2.3 Find the Magnitude of the Cross Product and the Area $\lambda$ The magnitude of the cross product is: $|\vec{PQ} \times \vec{QR}| = \sqrt{(36)^2 + (18)^2 + (54)^2}$ To simplify calculations, observe that $36 = 2 \times 18$, $18 = 1 \times 18$, and $54 = 3 \times 18$. $|\vec{PQ} \times \vec{QR}| = \sqrt{(2 \times 18)^2 + (1 \times 18)^2 + (3 \times 18)^2}$ $|\vec{PQ} \times \vec{QR}| = \sqrt{18^2 (2^2 + 1^2 + 3^2)}$ $|\vec{PQ} \times \vec{QR}| = \sqrt{18^2 (4 + 1 + 9)}$ $|\vec{PQ} \times \vec{QR}| = \sqrt{18^2 (14)}$ $|\vec{PQ} \times \vec{QR}| = 18\sqrt{14}$ The area of $\triangle \mathrm{PQR}$ is $\lambda = \frac{1}{2} |\vec{PQ} \times \vec{QR}|$: $\lambda = \frac{1}{2} (18\sqrt{14})$ $\lambda = 9\sqrt{14}$

Step 3: Determining the Value of K

We are given the relation $\lambda^2 = 14\mathrm{~K}$. We have found $\lambda = 9\sqrt{14}$. Let's calculate $\lambda^2$: $\lambda^2 = (9\sqrt{14})^2 = 9^2 \times (\sqrt{14})^2 = 81 \times 14$ Now, equate this to $14\mathrm{~K}$: $81 \times 14 = 14\mathrm{~K}$ Divide both sides by 14: $\mathrm{K} = 81$

---

Common Mistakes & Tips

• Sign Errors in Vector Operations: Be meticulous with positive and negative signs when calculating vector components, especially in the cross product. A single sign error can drastically alter the result.
• Order of Cross Product: While $|\vec{PQ} \times \vec{QR}| = |\vec{QR} \times \vec{PQ}|$, ensure consistent order within the determinant expansion to avoid errors.
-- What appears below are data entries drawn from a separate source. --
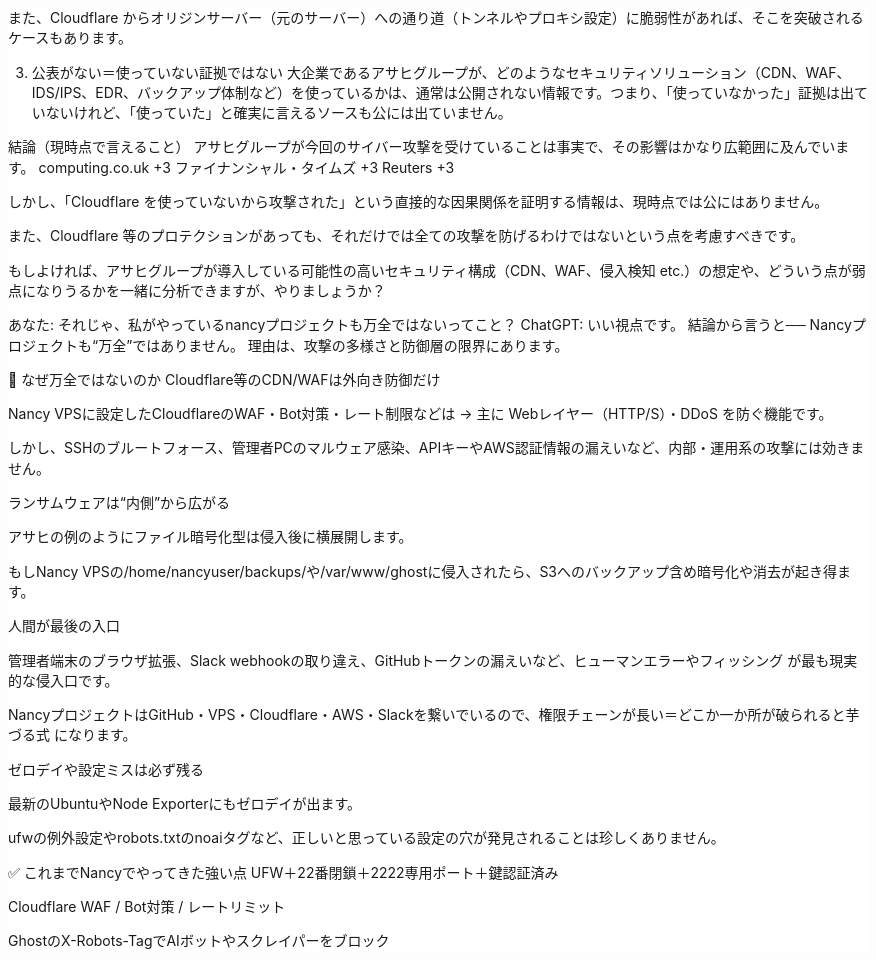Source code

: また、Cloudflare からオリジンサーバー（元のサーバー）への通り道（トンネルやプロキシ設定）に脆弱性があれば、そこを突破されるケースもあります。

3. 公表がない＝使っていない証拠ではない
大企業であるアサヒグループが、どのようなセキュリティソリューション（CDN、WAF、IDS/IPS、EDR、バックアップ体制など）を使っているかは、通常は公開されない情報です。つまり、「使っていなかった」証拠は出ていないけれど、「使っていた」と確実に言えるソースも公には出ていません。

結論（現時点で言えること）
アサヒグループが今回のサイバー攻撃を受けていることは事実で、その影響はかなり広範囲に及んでいます。 
computing.co.uk
+3
ファイナンシャル・タイムズ
+3
Reuters
+3

しかし、「Cloudflare を使っていないから攻撃された」という直接的な因果関係を証明する情報は、現時点では公にはありません。

また、Cloudflare 等のプロテクションがあっても、それだけでは全ての攻撃を防げるわけではないという点を考慮すべきです。

もしよければ、アサヒグループが導入している可能性の高いセキュリティ構成（CDN、WAF、侵入検知 etc.）の想定や、どういう点が弱点になりうるかを一緒に分析できますが、やりましょうか？

あなた:
それじゃ、私がやっているnancyプロジェクトも万全ではないってこと？
ChatGPT:
いい視点です。
結論から言うと── Nancyプロジェクトも“万全”ではありません。
理由は、攻撃の多様さと防御層の限界にあります。

🔎 なぜ万全ではないのか
Cloudflare等のCDN/WAFは外向き防御だけ

Nancy VPSに設定したCloudflareのWAF・Bot対策・レート制限などは
→ 主に Webレイヤー（HTTP/S）・DDoS を防ぐ機能です。

しかし、SSHのブルートフォース、管理者PCのマルウェア感染、APIキーやAWS認証情報の漏えいなど、内部・運用系の攻撃には効きません。

ランサムウェアは“内側”から広がる

アサヒの例のようにファイル暗号化型は侵入後に横展開します。

もしNancy VPSの/home/nancyuser/backups/や/var/www/ghostに侵入されたら、S3へのバックアップ含め暗号化や消去が起き得ます。

人間が最後の入口

管理者端末のブラウザ拡張、Slack webhookの取り違え、GitHubトークンの漏えいなど、ヒューマンエラーやフィッシング が最も現実的な侵入口です。

NancyプロジェクトはGitHub・VPS・Cloudflare・AWS・Slackを繋いでいるので、権限チェーンが長い＝どこか一か所が破られると芋づる式 になります。

ゼロデイや設定ミスは必ず残る

最新のUbuntuやNode Exporterにもゼロデイが出ます。

ufwの例外設定やrobots.txtのnoaiタグなど、正しいと思っている設定の穴が発見されることは珍しくありません。

✅ これまでNancyでやってきた強い点
UFW＋22番閉鎖＋2222専用ポート＋鍵認証済み

Cloudflare WAF / Bot対策 / レートリミット

GhostのX-Robots-TagでAIボットやスクレイパーをブロック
The magnitude will be the same, but the vector direction will be opposite.
• Simplifying Radicals: When calculating magnitudes, factoring out common terms (like $18^2$ in this case) before squaring and summing can significantly simplify arithmetic and prevent calculation errors with large numbers.
• Conceptual Link: Always remember why you are using a particular formula (e.g., dot product for perpendicularity, midpoint for image). This reinforces understanding and helps debug your steps.

---

Summary

The problem required us to first find the image of a point in a line, which was achieved by finding the foot of the perpendicular from the point to the line (using the dot product condition for orthogonality) and then using the midpoint formula. Once the coordinates of the image point were determined, we calculated the area of the triangle formed by the three points using the magnitude of the cross product of two side vectors. Finally, we used the given relation between the area squared and K to solve for K. All steps were executed carefully, leading to the value of K.

The final answer is $\boxed{81}$, which corresponds to option (B).